Knowing just this much gives you a good idea of where this story is heading, and it’s not necessarily anyplace wonderful. The tale, which Goolrick told a USA Today interviewer he first heard in Greece and adapted to an American setting, is told mainly by Sam as an old man.

Why you’ll like it:

Goolrick uses the hill country dialect and idioms of the Blue Ridge Mountains to tell his tale, which gives it the air of a sad country ballad, full of the betrayals and heartbreak you often find in country-Western songs. He’s telling the story of a romance too hot not to lead to violence. Though Goolrick refuses to tie up all the loose ends he lays out, his story reels you in and keeps you hooked.

What others are saying:

“…Just after WWII, 39-year-old veteran Charlie Beale arrives in small-town Brownsburg, Va., hoping for a brighter future. He offers his services to the local butcher, Will Haislett, and works his way into the good graces of Haislett’s family, especially five-year-old Sam. But even as Charlie finds acceptance, he remains apart in Brownsburg: he attends services in every church before finally finding redemption in an African-American Episcopal service; he buys up more land than he needs; and he makes a big mistake by falling for Sylvan Glass, the young wife of wealthy, old, vulgar Harrison Glass, who bought Sylvan at 17 “like a head of cattle.” Sylvan, an outsider like Charlie, dreams of Hollywood, while Charlie simply yearns for a place to call home. Goolrick (A Reliable Wife) tells their story from multiple perspectives, most poignantly that of Sam’s, a boy trying to make sense of the unfolding tragedy. Like any good ballad, the narrative builds slowly to its violent climax, packs an emotional punch, and then haunts readers with its quintessentially American refrain,” says Publishers Weekly.

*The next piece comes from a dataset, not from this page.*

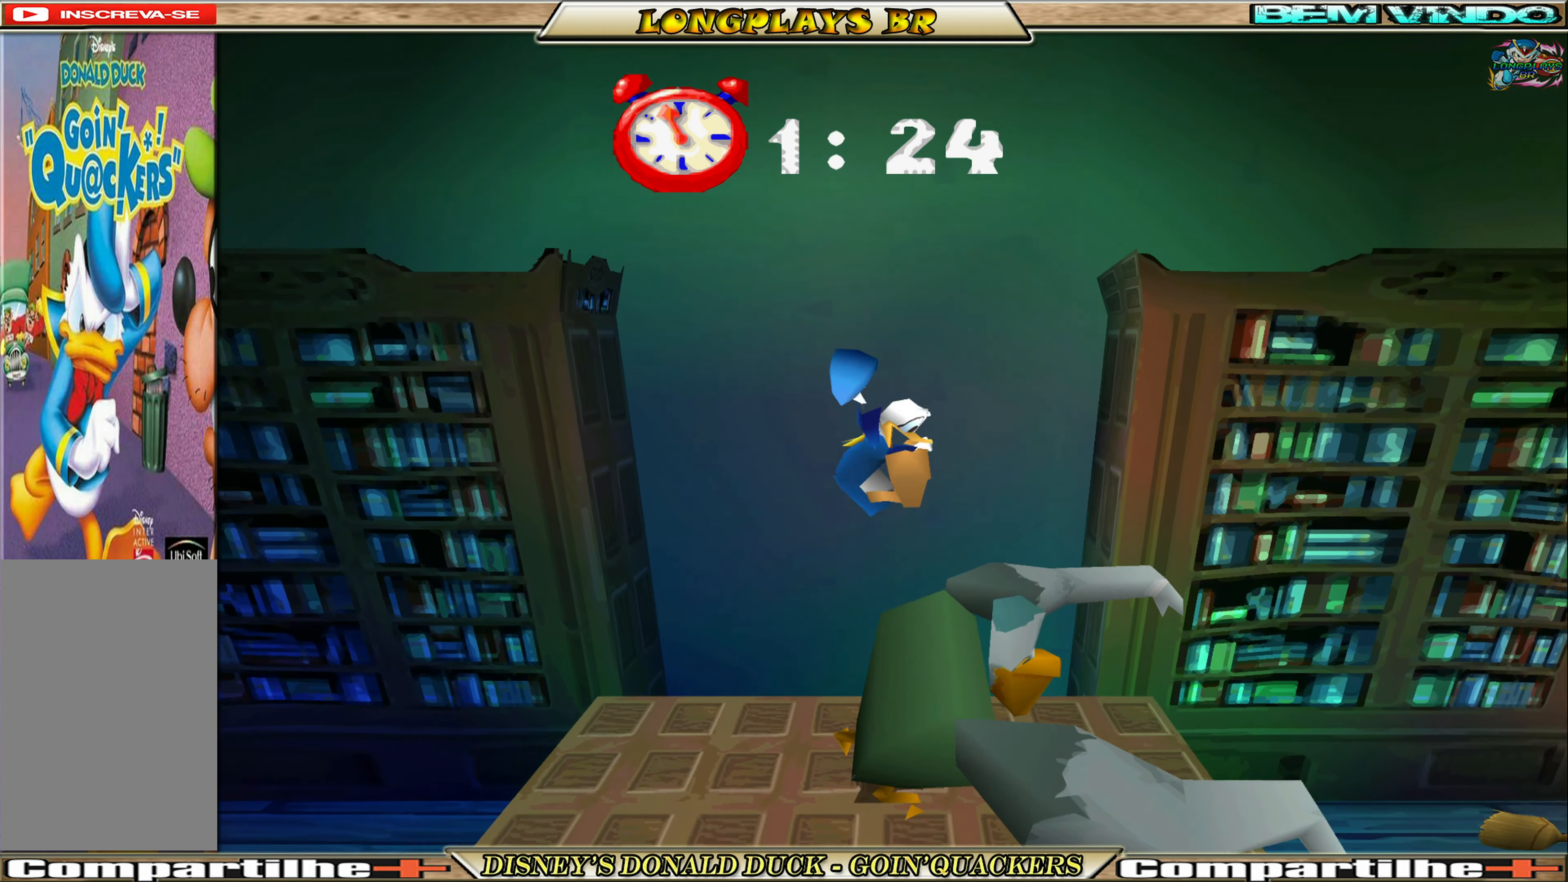
{"buttons": [], "left_stick": "center", "events": [[33, "DPAD_RIGHT", "up"]]}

“Drifter Charlie Beale—toting a cash-stuffed suitcase and a set of premium butcher knives—moves to a small and notably crime-free Southern town. While the bloody writing is on the wall from the beginning, this novel is not a straightforward Southern gothic thriller but primarily a lyrical meditation on the magnified elements of small-town life: friendship, trust, land, lust, and sin. Sylvan, a beautiful hillbilly girl— literally purchased by the town’s richest man — has transformed herself into a shimmering imitation of a Hollywood movie star. Her seemingly preordained adultery with Charlie is both condemned and envied by the town. The soul of the story, however, is Charlie’s five-year-old companion, Sam, whose parents inexplicably allow him to accompany Charlie everywhere. As a witness sworn to secrecy, Sam is left tragically complicit in the adultery and its consequences. …Goolrick (A Reliable Wife) creates a timeless town where memory of an affair and crime can haunt forever. A lyrical yet suspenseful novel for general fiction readers,” says Library Journal.

When is it available?

If you’re heading out to the Downtown Hartford Public Library or to the Goodwin branch on Thursday, June 28, or thereafter, you can borrow a copy.